| Textabschnitt |
---------------
An zusätzlicher Brisanz gewinnt das Thema der proaktiven Offenlegung durch den immer weiter fortschreitenden Datenaustausch mit den Abgabenbehörden, wie etwa auf Basis des Gemeinsamen Meldestandard-Gesetzes (GMSG), des Wirtschaftlichen Eigentümer Registergesetzes (WiEReG), der internationalen Amts- und Vollstreckungsamtshilfe und des EU-Meldepflichtgesetzes.
Gesellschafts- und steuerrechtliche Umstrukturierungen, welche regelmäßig mit hohen Kosten und Aufwendungen verbunden sind, liegt oftmals seitens der Finanzverwaltung der Verdacht zu Grunde, dass die Gestaltungen ausschließlich abgabenrechtlich motiviert sind und daher missbräuchlich im Sinne des § 22 BAO sind. Die Rechtsfolge ist die Nicht-Anerkennung der Umstrukturierung seitens der Finanzverwaltung, mit der Konsequenz, dass die Abgaben so zu erheben sind, wie sie bei einer den wirtschaftlichen Vorgängen, Tatsachen und Verhältnissen angemessenen rechtlichen Gestaltung zu erheben wären (§ 22 Abs 3 BAO).
---------------
| Extrahierte Daten |
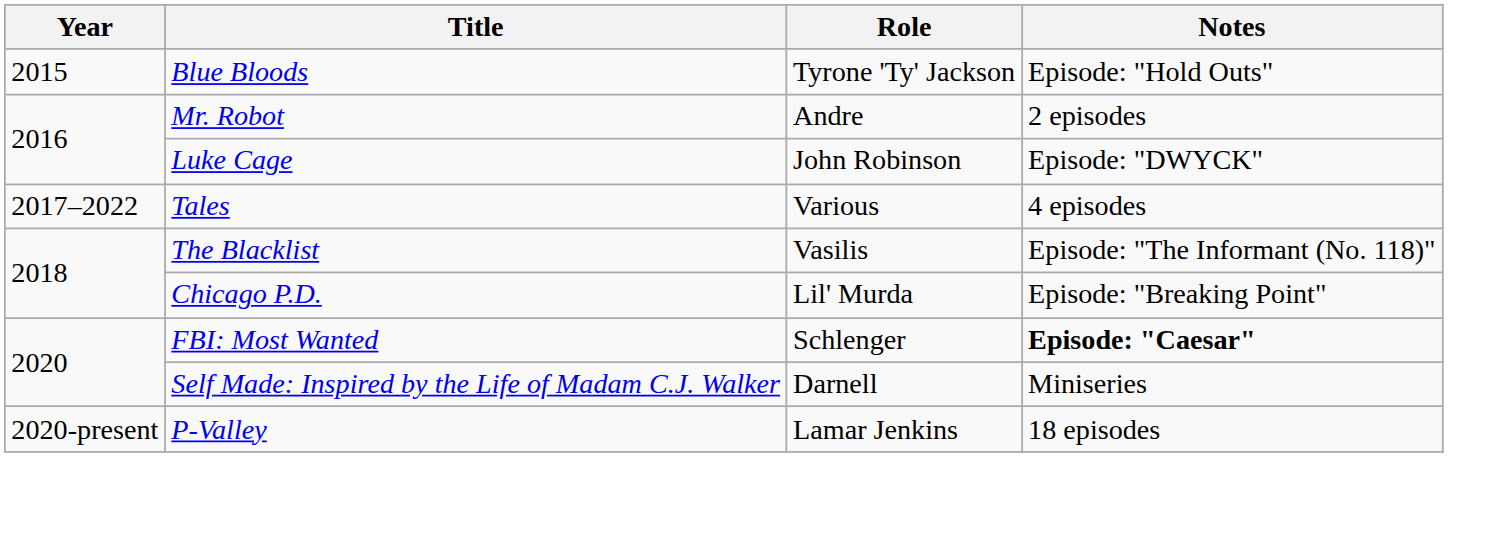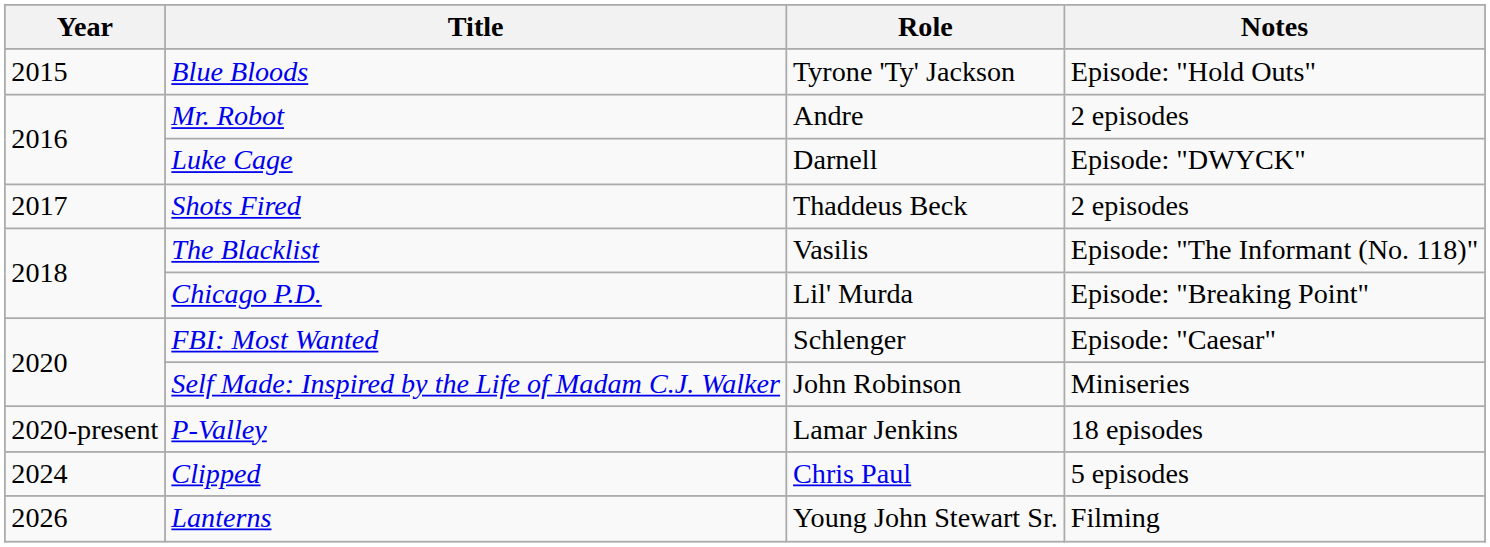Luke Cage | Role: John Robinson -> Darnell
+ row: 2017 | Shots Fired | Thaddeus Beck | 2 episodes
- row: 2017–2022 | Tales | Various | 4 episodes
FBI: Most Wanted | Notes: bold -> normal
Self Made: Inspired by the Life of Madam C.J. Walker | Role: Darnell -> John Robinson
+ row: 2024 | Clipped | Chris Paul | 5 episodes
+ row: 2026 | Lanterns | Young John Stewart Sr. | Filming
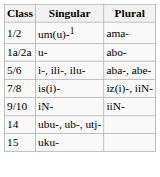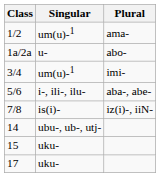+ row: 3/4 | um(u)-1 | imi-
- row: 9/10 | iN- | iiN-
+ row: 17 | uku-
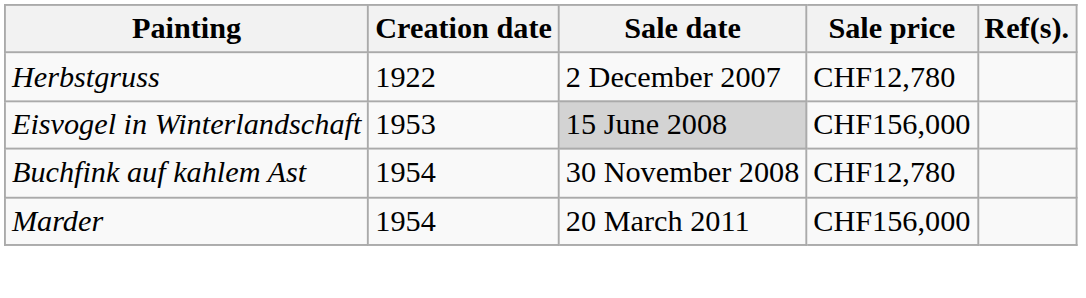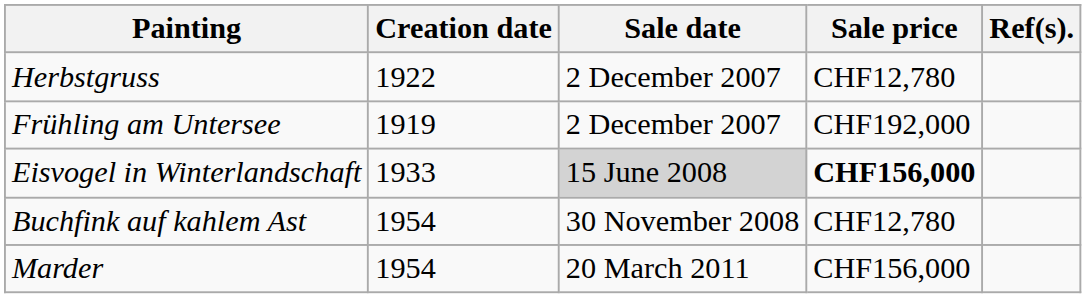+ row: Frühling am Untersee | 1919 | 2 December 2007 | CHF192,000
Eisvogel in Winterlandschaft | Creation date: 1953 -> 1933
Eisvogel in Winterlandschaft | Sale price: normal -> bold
---------------
| Aufgaben |
a) Geben Sie aus dem Textabschnitt den Wortlaut zwischen "Gesellschafts- und steuerrechtliche" und "Abs 3 BAO)." einschließlich unverändert wieder.
b) Beantworten Sie anhand des Textabschnitts folgende Fragen:
(i) Wodurch gewinnt das Thema der proaktiven Offenlegung an zusätzlicher Brisanz?
(ii) Womit sind gesellschafts- und steuerrechtliche Umstrukturierungen regelmäßig verbunden?
(iii) Welche Rechtsfolge tritt ein, wenn die Finanzverwaltung eine Gestaltung als missbräuchlich ansieht?
c) Führen Sie den Textabschnitt über steuerrechtliche Umstrukturierungen im Anschluss an seinen letzten Satz weiter.

| Lösungen |
a)
Gesellschafts- und steuerrechtliche Umstrukturierungen, welche regelmäßig mit hohen Kosten und Aufwendungen verbunden sind, liegt oftmals seitens der Finanzverwaltung der Verdacht zu Grunde, dass die Gestaltungen ausschließlich abgabenrechtlich motiviert sind und daher missbräuchlich im Sinne des § 22 BAO sind. Die Rechtsfolge ist die Nicht-Anerkennung der Umstrukturierung seitens der Finanzverwaltung, mit der Konsequenz, dass die Abgaben so zu erheben sind, wie sie bei einer den wirtschaftlichen Vorgängen, Tatsachen und Verhältnissen angemessenen rechtlichen Gestaltung zu erheben wären (§ 22 Abs 3 BAO).

b)
(i) Durch den immer weiter fortschreitenden Datenaustausch mit den Abgabenbehörden.
(ii) Mit hohen Kosten und Aufwendungen.
(iii) Die Umstrukturierung wird von der Finanzverwaltung nicht anerkannt.

c)
Durch das Jahressteuergesetz 2018 (BGBl I Nr 62/2018), welches für Sachverhalte ab 01.01.2019 anzuwenden ist, wurde erstmalig im Gesetz definiert, was als Missbrauch zu qualifizieren ist.
Ausschlaggebend für die Neuformulierung und Ergänzungen des § 22 BAO war die Richtlinie (EU) 2016/1164 des Rates vom 12.07.2016 mit Vorschriften zur Bekämpfung von Steuervermeidungspraktiken mit unmittelbaren Auswirkungen auf das Funktionieren des Binnenmarktes („Anti Tax Avoidance Directive“, kurz: ATAD). Artikel 6 der Richtlinie (EU) 2016/1164 weist die Mitgliedstaaten an, entsprechende nationale Vorschriften zur Verhinderung von Missbrauch für Zwecke der Körperschaftssteuer zu erlassen.
Nach Intention des Gesetzgebers sollte die Auslegung des Missbrauchstatbestands durch die Neuformulierung nicht eingeschränkt werden. Vielmehr entsprach nach Auffassung des Gesetzgebers die bisherige Judikaturlinie des Verwaltungsgerichtshofs zum Missbrauchstatbestand bereits den europarechtlichen Vorgaben.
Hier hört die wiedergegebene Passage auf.